++++ Provided entries ++++

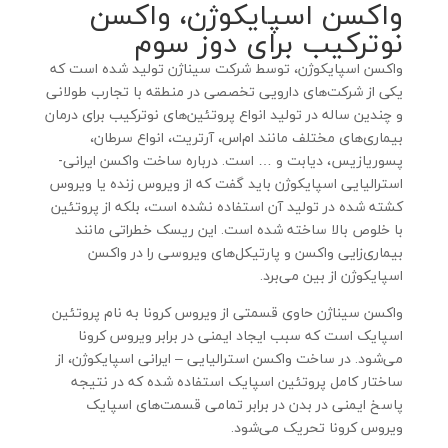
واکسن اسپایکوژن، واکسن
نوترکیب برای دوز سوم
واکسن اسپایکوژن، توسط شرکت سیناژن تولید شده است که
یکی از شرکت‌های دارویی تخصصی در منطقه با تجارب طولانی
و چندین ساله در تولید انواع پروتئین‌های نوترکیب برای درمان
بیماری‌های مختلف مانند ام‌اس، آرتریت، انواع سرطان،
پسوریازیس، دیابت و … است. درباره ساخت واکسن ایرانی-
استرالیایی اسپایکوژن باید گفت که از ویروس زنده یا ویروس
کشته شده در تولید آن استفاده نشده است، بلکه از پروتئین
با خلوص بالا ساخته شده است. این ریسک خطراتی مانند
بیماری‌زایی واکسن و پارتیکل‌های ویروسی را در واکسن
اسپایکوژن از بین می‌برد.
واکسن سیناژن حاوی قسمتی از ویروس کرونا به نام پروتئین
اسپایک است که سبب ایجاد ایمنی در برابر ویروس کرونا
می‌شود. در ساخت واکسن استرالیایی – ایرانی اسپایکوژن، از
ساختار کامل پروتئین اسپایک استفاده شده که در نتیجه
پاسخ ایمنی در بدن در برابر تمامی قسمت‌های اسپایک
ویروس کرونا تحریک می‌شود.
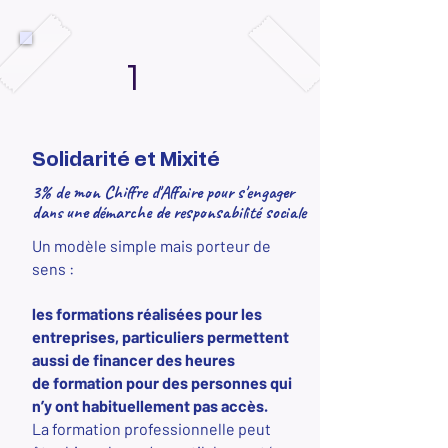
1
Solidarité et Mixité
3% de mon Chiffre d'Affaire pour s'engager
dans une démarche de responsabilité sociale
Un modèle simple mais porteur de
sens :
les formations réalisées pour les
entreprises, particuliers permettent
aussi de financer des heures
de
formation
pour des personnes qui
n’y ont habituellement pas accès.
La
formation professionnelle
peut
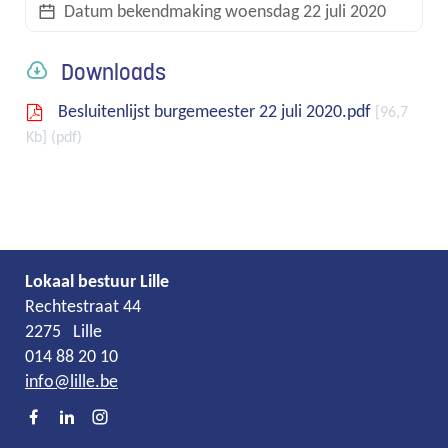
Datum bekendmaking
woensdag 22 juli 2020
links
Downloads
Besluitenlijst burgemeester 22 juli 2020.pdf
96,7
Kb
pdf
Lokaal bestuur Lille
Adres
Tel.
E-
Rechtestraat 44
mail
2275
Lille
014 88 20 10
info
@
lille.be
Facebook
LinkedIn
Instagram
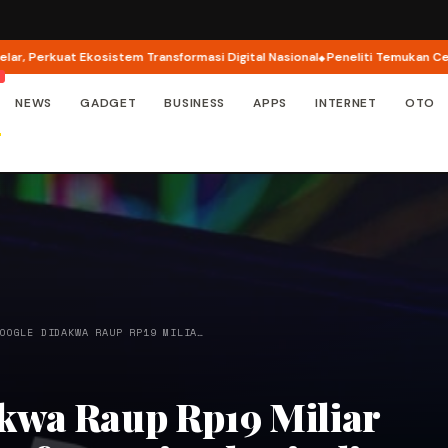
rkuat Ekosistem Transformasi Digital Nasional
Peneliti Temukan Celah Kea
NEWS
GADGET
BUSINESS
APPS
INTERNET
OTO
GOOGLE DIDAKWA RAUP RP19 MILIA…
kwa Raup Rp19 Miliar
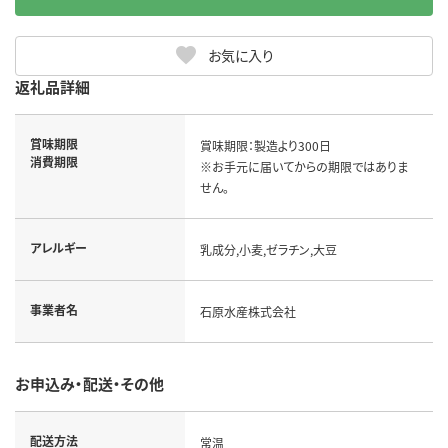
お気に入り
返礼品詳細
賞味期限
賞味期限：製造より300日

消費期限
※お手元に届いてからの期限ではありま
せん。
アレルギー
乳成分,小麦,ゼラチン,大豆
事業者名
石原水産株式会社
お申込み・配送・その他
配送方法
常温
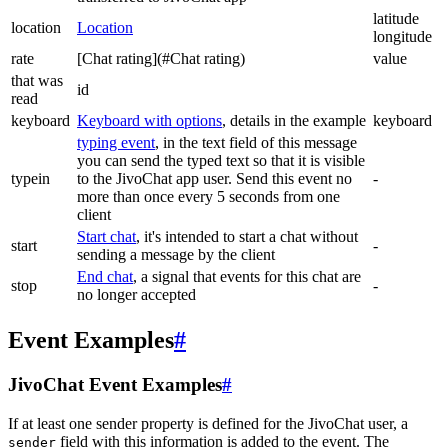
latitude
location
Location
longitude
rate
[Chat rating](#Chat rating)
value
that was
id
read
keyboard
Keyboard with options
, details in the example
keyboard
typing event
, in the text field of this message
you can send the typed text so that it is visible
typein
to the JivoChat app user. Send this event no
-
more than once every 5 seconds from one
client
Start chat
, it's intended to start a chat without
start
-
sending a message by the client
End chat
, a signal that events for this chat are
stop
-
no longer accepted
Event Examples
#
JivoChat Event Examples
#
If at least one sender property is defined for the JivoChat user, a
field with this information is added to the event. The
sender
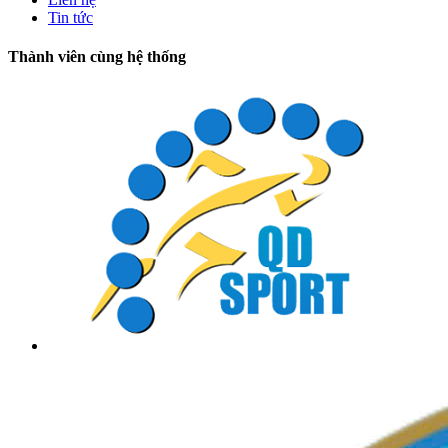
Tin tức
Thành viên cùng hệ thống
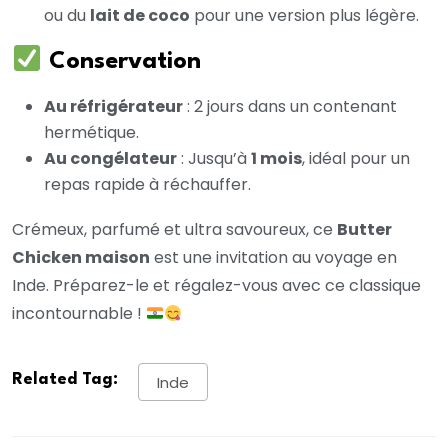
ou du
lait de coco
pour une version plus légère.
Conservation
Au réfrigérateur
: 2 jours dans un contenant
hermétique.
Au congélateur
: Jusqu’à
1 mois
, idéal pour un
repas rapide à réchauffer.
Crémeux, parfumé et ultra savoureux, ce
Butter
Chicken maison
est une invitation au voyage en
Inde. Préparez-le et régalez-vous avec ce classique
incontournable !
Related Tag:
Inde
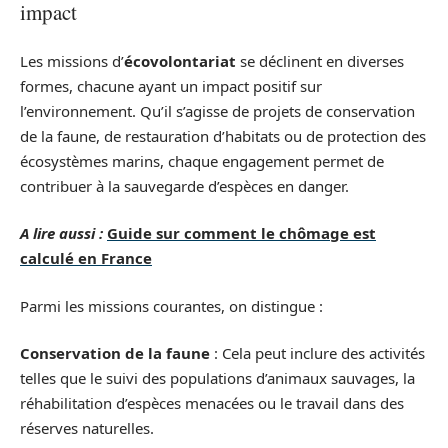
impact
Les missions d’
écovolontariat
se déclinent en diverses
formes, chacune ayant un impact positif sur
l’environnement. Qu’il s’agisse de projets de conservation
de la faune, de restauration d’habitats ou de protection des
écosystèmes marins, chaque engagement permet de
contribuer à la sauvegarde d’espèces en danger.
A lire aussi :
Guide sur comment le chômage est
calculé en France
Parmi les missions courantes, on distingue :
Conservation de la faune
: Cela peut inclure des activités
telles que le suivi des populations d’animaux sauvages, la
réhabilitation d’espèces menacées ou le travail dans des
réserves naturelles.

++++

> _Request_
Each entry above must be restated word for word; the pictures stay out of the copy.

> _Solution for this task_
واکسن اسپایکوژن، واکسن
نوترکیب برای دوز سوم
واکسن اسپایکوژن، توسط شرکت سیناژن تولید شده است که
یکی از شرکت‌های دارویی تخصصی در منطقه با تجارب طولانی
و چندین ساله در تولید انواع پروتئین‌های نوترکیب برای درمان
بیماری‌های مختلف مانند ام‌اس، آرتریت، انواع سرطان،
پسوریازیس، دیابت و … است. درباره ساخت واکسن ایرانی-
استرالیایی اسپایکوژن باید گفت که از ویروس زنده یا ویروس
کشته شده در تولید آن استفاده نشده است، بلکه از پروتئین
با خلوص بالا ساخته شده است. این ریسک خطراتی مانند
بیماری‌زایی واکسن و پارتیکل‌های ویروسی را در واکسن
اسپایکوژن از بین می‌برد.
واکسن سیناژن حاوی قسمتی از ویروس کرونا به نام پروتئین
اسپایک است که سبب ایجاد ایمنی در برابر ویروس کرونا
می‌شود. در ساخت واکسن استرالیایی – ایرانی اسپایکوژن، از
ساختار کامل پروتئین اسپایک استفاده شده که در نتیجه
پاسخ ایمنی در بدن در برابر تمامی قسمت‌های اسپایک
ویروس کرونا تحریک می‌شود.
1
Solidarité et Mixité
3% de mon Chiffre d'Affaire pour s'engager
dans une démarche de responsabilité sociale
Un modèle simple mais porteur de
sens :
les formations réalisées pour les
entreprises, particuliers permettent
aussi de financer des heures
de
formation
pour des personnes qui
n’y ont habituellement pas accès.
La
formation professionnelle
peut
Datum bekendmaking
woensdag 22 juli 2020
links
Downloads
Besluitenlijst burgemeester 22 juli 2020.pdf
96,7
Kb
pdf
Lokaal bestuur Lille
Adres
Tel.
E-
Rechtestraat 44
mail
2275
Lille
014 88 20 10
info
@
lille.be
Facebook
LinkedIn
Instagram
rkuat Ekosistem Transformasi Digital Nasional
Peneliti Temukan Celah Kea
NEWS
GADGET
BUSINESS
APPS
INTERNET
OTO
GOOGLE DIDAKWA RAUP RP19 MILIA…
kwa Raup Rp19 Miliar
お気に入り
返礼品詳細
賞味期限
賞味期限：製造より300日

消費期限
※お手元に届いてからの期限ではありま
せん。
アレルギー
乳成分,小麦,ゼラチン,大豆
事業者名
石原水産株式会社
お申込み・配送・その他
配送方法
常温
latitude
location
Location
longitude
rate
[Chat rating](#Chat rating)
value
that was
id
read
keyboard
Keyboard with options
, details in the example
keyboard
typing event
, in the text field of this message
you can send the typed text so that it is visible
typein
to the JivoChat app user. Send this event no
-
more than once every 5 seconds from one
client
Start chat
, it's intended to start a chat without
start
-
sending a message by the client
End chat
, a signal that events for this chat are
stop
-
no longer accepted
Event Examples
#
JivoChat Event Examples
#
If at least one sender property is defined for the JivoChat user, a
field with this information is added to the event. The
sender
Tin tức
Thành viên cùng hệ thống
ou du
lait de coco
pour une version plus légère.
Conservation
Au réfrigérateur
: 2 jours dans un contenant
hermétique.
Au congélateur
: Jusqu’à
1 mois
, idéal pour un
repas rapide à réchauffer.
Crémeux, parfumé et ultra savoureux, ce
Butter
Chicken maison
est une invitation au voyage en
Inde. Préparez-le et régalez-vous avec ce classique
incontournable !
Related Tag:
Inde
impact
Les missions d’
écovolontariat
se déclinent en diverses
formes, chacune ayant un impact positif sur
l’environnement. Qu’il s’agisse de projets de conservation
de la faune, de restauration d’habitats ou de protection des
écosystèmes marins, chaque engagement permet de
contribuer à la sauvegarde d’espèces en danger.
A lire aussi :
Guide sur comment le chômage est
calculé en France
Parmi les missions courantes, on distingue :
Conservation de la faune
: Cela peut inclure des activités
telles que le suivi des populations d’animaux sauvages, la
réhabilitation d’espèces menacées ou le travail dans des
réserves naturelles.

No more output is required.